··· EXERCISE DATA

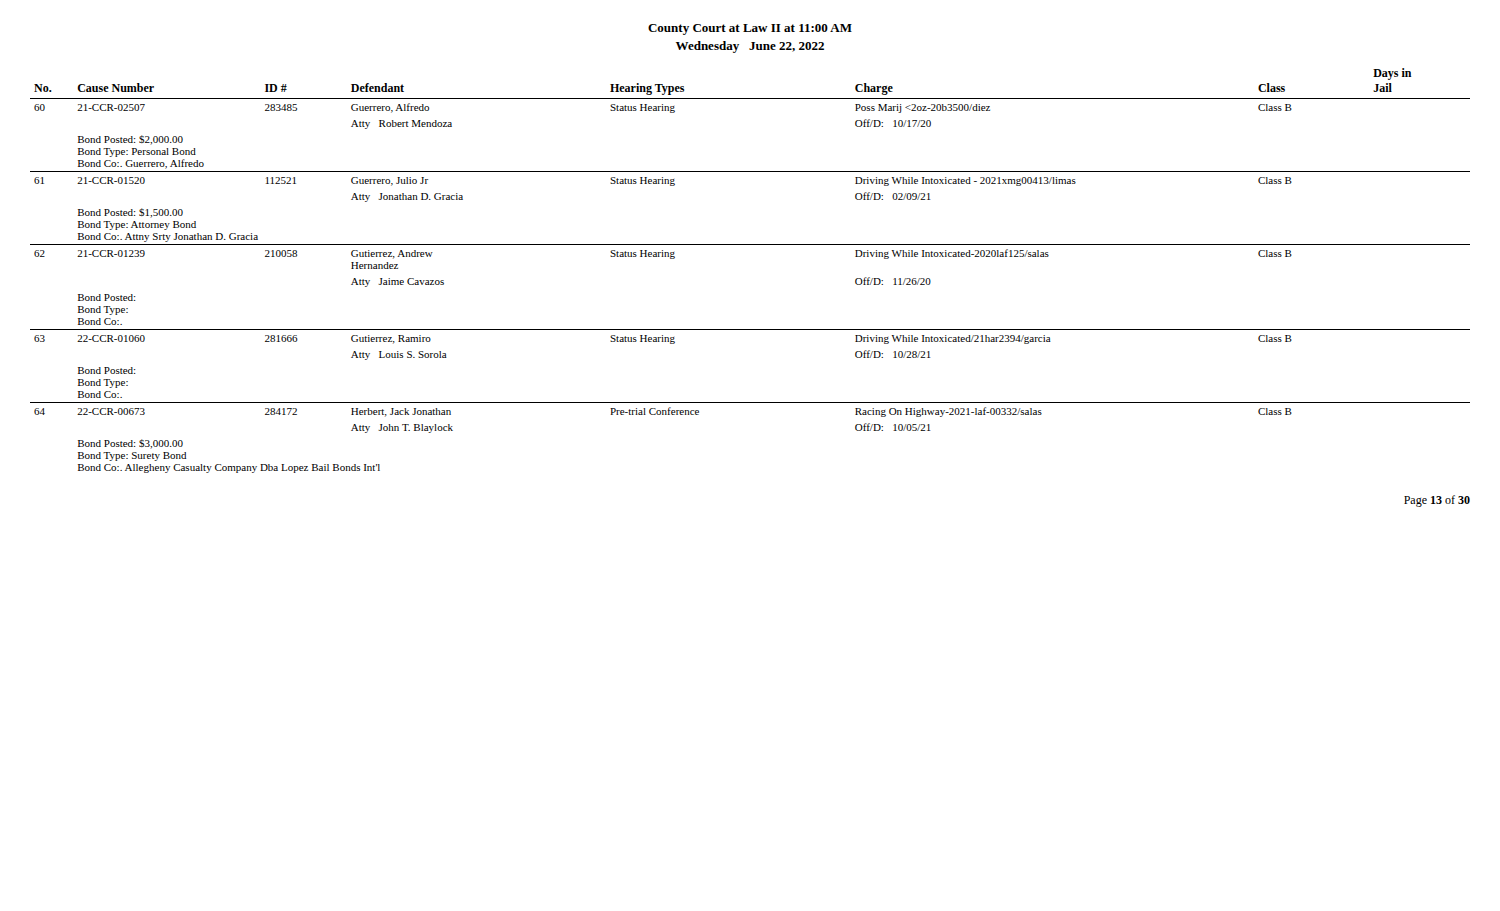County Court at Law II at 11:00 AM
Wednesday June 22, 2022
| No. | Cause Number | ID # | Defendant | Hearing Types | Charge | Class | Days in Jail |
| --- | --- | --- | --- | --- | --- | --- | --- |
| 60 | 21-CCR-02507 | 283485 | Guerrero, Alfredo | Status Hearing | Poss Marij <2oz-20b3500/diez | Class B | |
| | | | Atty Robert Mendoza | | Off/D: 10/17/20 | | |
| | Bond Posted: $2,000.00 Bond Type: Personal Bond Bond Co:. Guerrero, Alfredo |
| 61 | 21-CCR-01520 | 112521 | Guerrero, Julio Jr | Status Hearing | Driving While Intoxicated - 2021xmg00413/limas | Class B | |
| | | | Atty Jonathan D. Gracia | | Off/D: 02/09/21 | | |
| | Bond Posted: $1,500.00 Bond Type: Attorney Bond Bond Co:. Attny Srty Jonathan D. Gracia |
| 62 | 21-CCR-01239 | 210058 | Gutierrez, Andrew Hernandez | Status Hearing | Driving While Intoxicated-2020laf125/salas | Class B | |
| | | | Atty Jaime Cavazos | | Off/D: 11/26/20 | | |
| | Bond Posted: Bond Type: Bond Co:. |
| 63 | 22-CCR-01060 | 281666 | Gutierrez, Ramiro | Status Hearing | Driving While Intoxicated/21har2394/garcia | Class B | |
| | | | Atty Louis S. Sorola | | Off/D: 10/28/21 | | |
| | Bond Posted: Bond Type: Bond Co:. |
| 64 | 22-CCR-00673 | 284172 | Herbert, Jack Jonathan | Pre-trial Conference | Racing On Highway-2021-laf-00332/salas | Class B | |
| | | | Atty John T. Blaylock | | Off/D: 10/05/21 | | |
| | Bond Posted: $3,000.00 Bond Type: Surety Bond Bond Co:. Allegheny Casualty Company Dba Lopez Bail Bonds Int'l |
Page 13 of 30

······

BRIEF >>
Once you reach the line with "Intoxicated/21har2394/garcia | Class B | |" in the data above, copy it and every line after it exactly, up to and including the line with "Highway-2021-laf-00332/salas | Class B | |".

COMPLETED TASK >>
| 63 | 22-CCR-01060 | 281666 | Gutierrez, Ramiro | Status Hearing | Driving While Intoxicated/21har2394/garcia | Class B | |
| | | | Atty Louis S. Sorola | | Off/D: 10/28/21 | | |
| | Bond Posted: Bond Type: Bond Co:. |
| 64 | 22-CCR-00673 | 284172 | Herbert, Jack Jonathan | Pre-trial Conference | Racing On Highway-2021-laf-00332/salas | Class B | |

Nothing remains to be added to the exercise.